:: Records for this exercise

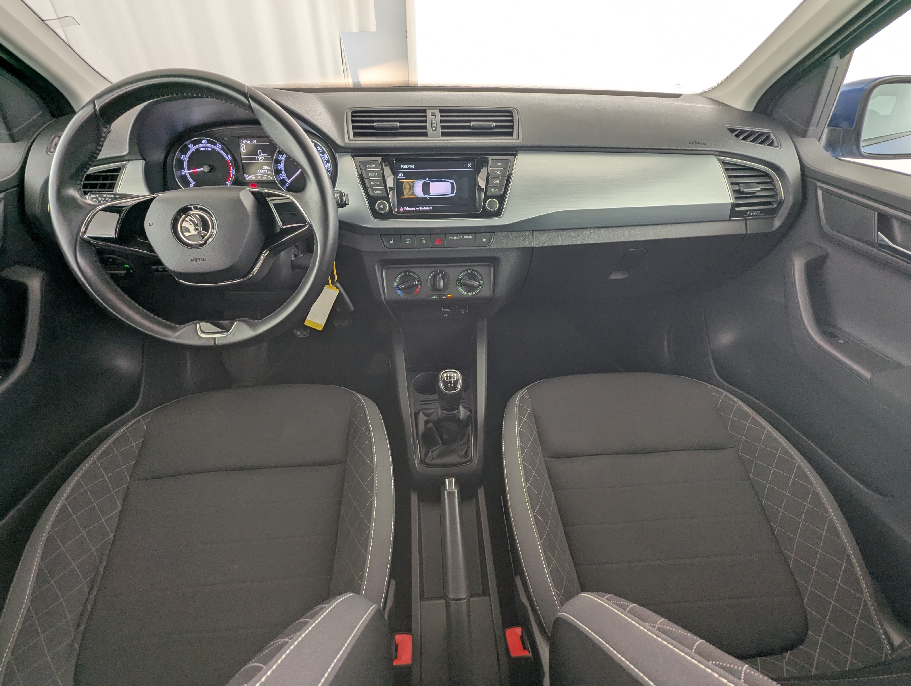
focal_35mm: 16
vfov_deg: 78.2
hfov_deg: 94.4
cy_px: 343
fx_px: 422
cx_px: 456
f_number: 2.2
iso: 52
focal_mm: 2.35
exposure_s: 1/33
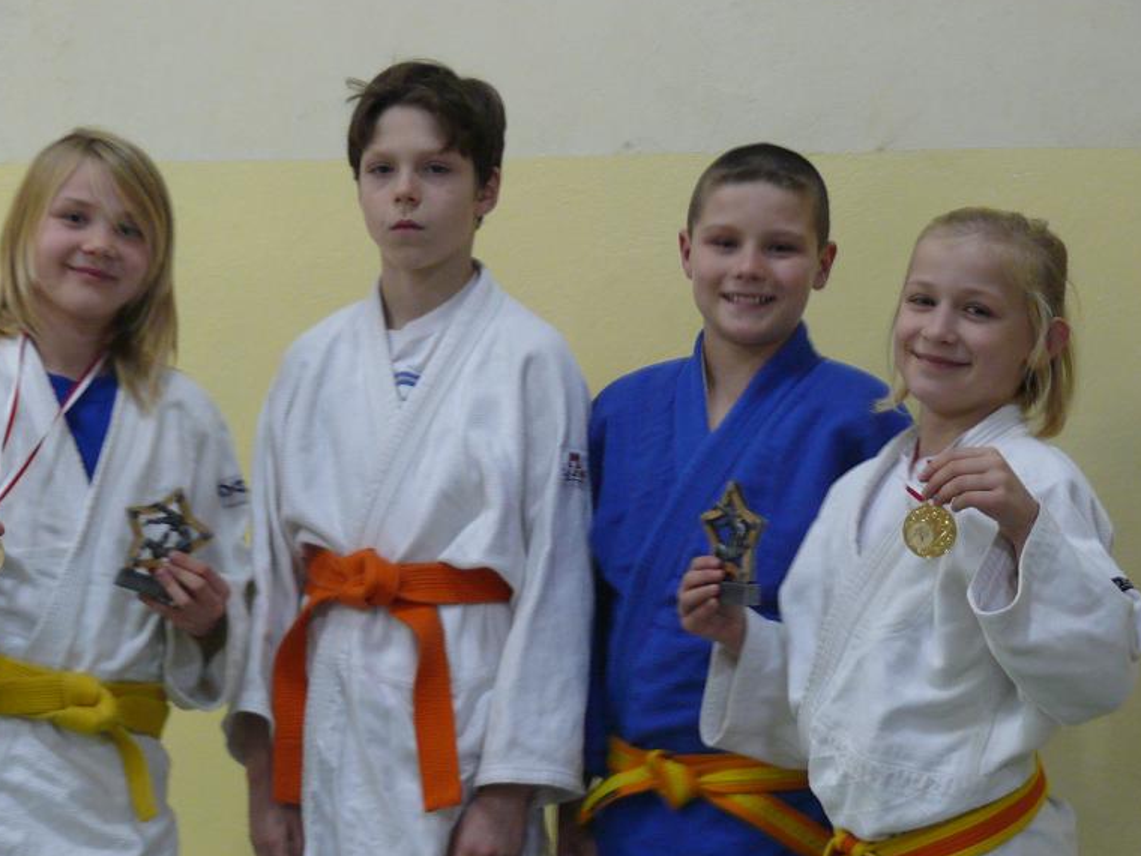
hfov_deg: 20.4
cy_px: 470
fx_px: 3164
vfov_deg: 15.4
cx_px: 545
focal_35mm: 96
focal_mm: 16.8
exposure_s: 1/4
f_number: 3.2
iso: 200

::::

### What this task involves
Return the lines from the one containing "f_number: 2.2" through the last line of the records, both included, exactly as written and with no pictures.

### Task solution
f_number: 2.2
iso: 52
focal_mm: 2.35
exposure_s: 1/33
hfov_deg: 20.4
cy_px: 470
fx_px: 3164
vfov_deg: 15.4
cx_px: 545
focal_35mm: 96
focal_mm: 16.8
exposure_s: 1/4
f_number: 3.2
iso: 200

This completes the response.